§ EXERCISE DESCRIPTION
Quote the text of the listing below verbatim, line for line, leaving the pictures out of your answer.

§ DATA SUPPLIED
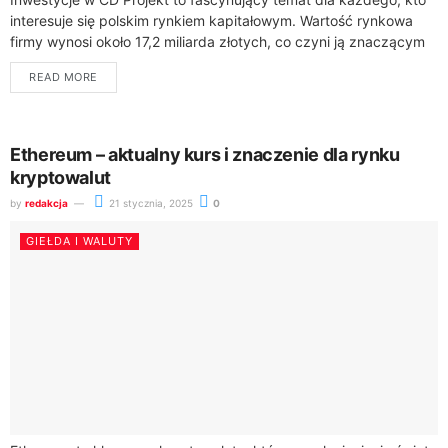
interesuje się polskim rynkiem kapitałowym. Wartość rynkowa
firmy wynosi około 17,2 miliarda złotych, co czyni ją znaczącym
graczem w indeksie...
READ MORE
Ethereum – aktualny kurs i znaczenie dla rynku
kryptowalut
by
redakcja
21 stycznia, 2025
0
GIEŁDA I WALUTY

§ EXERCISE ANSWER
interesuje się polskim rynkiem kapitałowym. Wartość rynkowa
firmy wynosi około 17,2 miliarda złotych, co czyni ją znaczącym
graczem w indeksie...
READ MORE
Ethereum – aktualny kurs i znaczenie dla rynku
kryptowalut
by
redakcja
21 stycznia, 2025
0
GIEŁDA I WALUTY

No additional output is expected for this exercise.